Planning board recommends rezoning that would allow electric motorsport shop expansion

Published 12:05 am Friday, June 21, 2024

SALISBURY — The Rowan County Planning Board recommended a zoning change that would allow for the expansion of an electric race-car shop in northern Rowan County.

The owner, Andreas Eriksson with Perand USA, said that he applied for a rezoning from Rural Agricultural to Commercial, Business, Industrial with a conditional district because the building is currently a non-conforming use and in order to expand the building he would need to bring it into compliance with county ordinances.

The property is currently permitted for the warehouse to act as an auction house, with planning staff calling it an allowed rural home occupation. The property was sold to Eriksson at some point in 2020 or 2021, who then moved his electric motorsport shop into the area from Mooresville.

“It was a good place to be because it was a little more quiet and calm. I wanted to get away from the craziness, because my business, it really needs to be nice, clean. Everything thing that I’m doing is image, it needs to be representable,” said Eriksson.

Several nearby residents spoke at the planning board meeting, with one speaking in opposition to the rezoning and two speaking in favor of it. Luther Lyerly, who operates the properties to the east and south as farmland, said that while he has not had a problem with the current owner he did not want an industrial area directly in his family’s backyard. Lyerly called the proposal spot zoning and said that he was worried about future owners of a CBI-CD property disrupting the multiple Voluntary Agricultural Districts nearby.
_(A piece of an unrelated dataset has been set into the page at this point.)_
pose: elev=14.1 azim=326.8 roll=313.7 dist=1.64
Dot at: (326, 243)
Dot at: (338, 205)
Robert Sarno and Kip Jennings, who both live nearby, spoke at the meeting in favor of the rezoning. Sarno said that he was in favor of allowing Eriksson to expand because he has been a good neighbor, saying that the electric car shop created a green usage of the building and that the business had never bothered him. Jennings was the owner of the auction house and sold Eriksson the land.
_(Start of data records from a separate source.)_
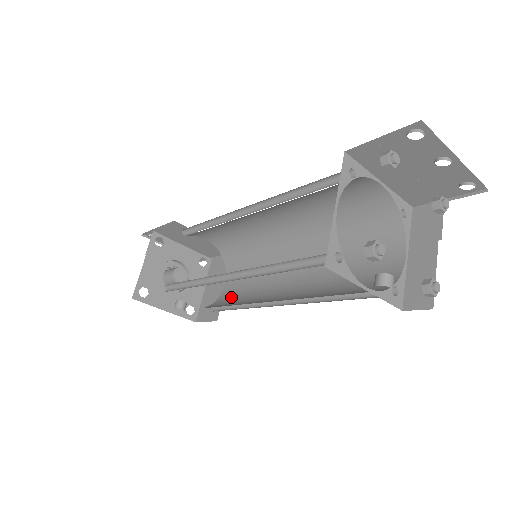
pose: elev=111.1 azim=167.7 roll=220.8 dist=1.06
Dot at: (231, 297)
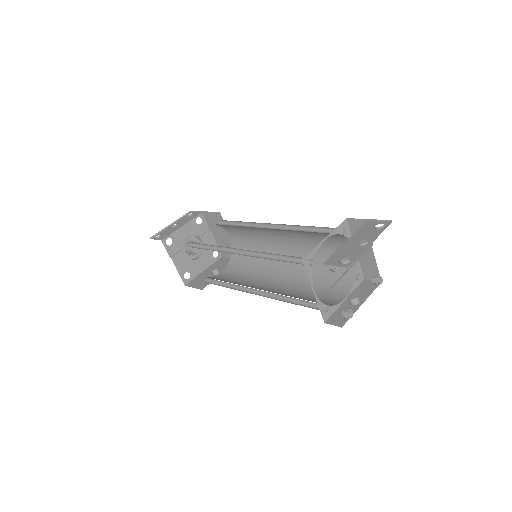
Dot at: occluded
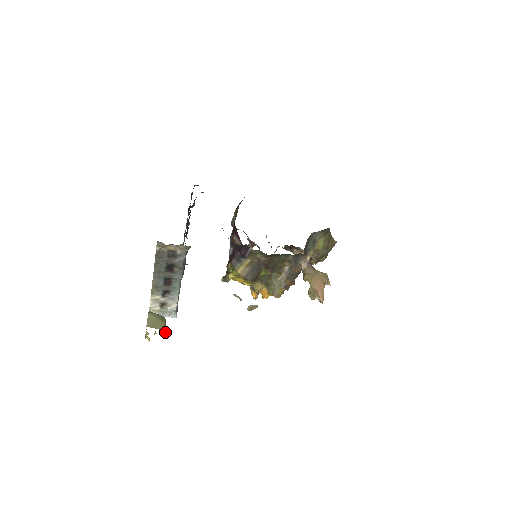
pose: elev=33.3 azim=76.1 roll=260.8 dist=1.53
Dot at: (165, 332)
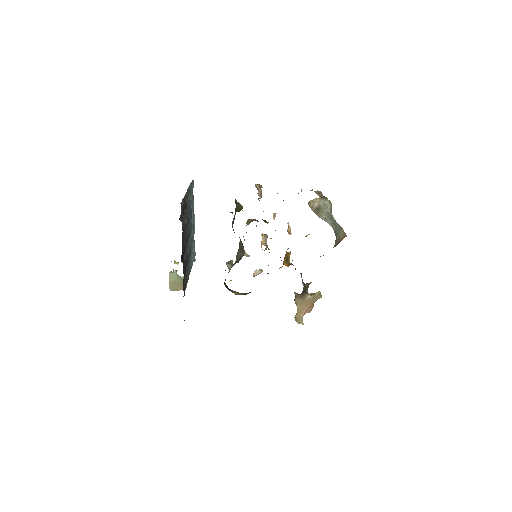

“I don’t have a problem with this. This area when I grew up, 10 years old, they called this area no man’s land. I built a house there, I took a chance, and I’ve been there 22 years, I ran an auction in that building for 22 years, I’ve never had a problem. That area is growing,” said Jennings.

Several of the planning board members, including Timothy Norris and Jerry Davis, said that their concern was not with Eriksson and his business, but with what usages would be allowed under the CBI-CD if Eriksson ever sold the property.
“This is the type of small business we love to see in Rowan County, it’s clean. We tell folks we want growth in Rowan County, we want to look for things like this to bring to the community. My only fear on this, is this gentleman decides not to move forward with this after we approve the CBI and somebody else puts something in there that’s worse,” said Davis.

The members asked if a Special Use Permit, which would only allow for the electric race-car shop, would be possible to allow for Eriksson’s desired expansion. Senior Planner Shane Stewart, who presented the staff report, said that an SUP could be used to bring the business into conformity, but it could not be used to expand the building.

Planning board member Sean Reid noted that everyone who simply lived nearby had spoken in favor of the rezoning. He also pointed to an earlier point from planning board chair Karla Foster Leonard, who said that farms fit more into a business category than residential.

“They’re saying he’s a good neighbor. Can you blame somebody if I’m wanting to make it conforming and he has the support of his neighbors, who are residential? And to Karla’s point, the one who was against it, he’s a business. If it was a residential, high-density area, those two landowners seem like they would be the ones complaining. And, based upon the years of owning the land, I don’t think they’re going anywhere anytime soon. So who would be the true victims of the expansion, even if they expanded further?” said Reid.

At the end of the discussion, the members of the planning board voted unanimously to recommend the rezoning with the condition that Perand USA pave Jenny Drive, which is currently gravel, from the Old Union Church Road intersection to its driveway.
The planning board’s vote is not final. The request, along with the recommendation, will be submitted to the Rowan County Board of Commissioners for the final vote.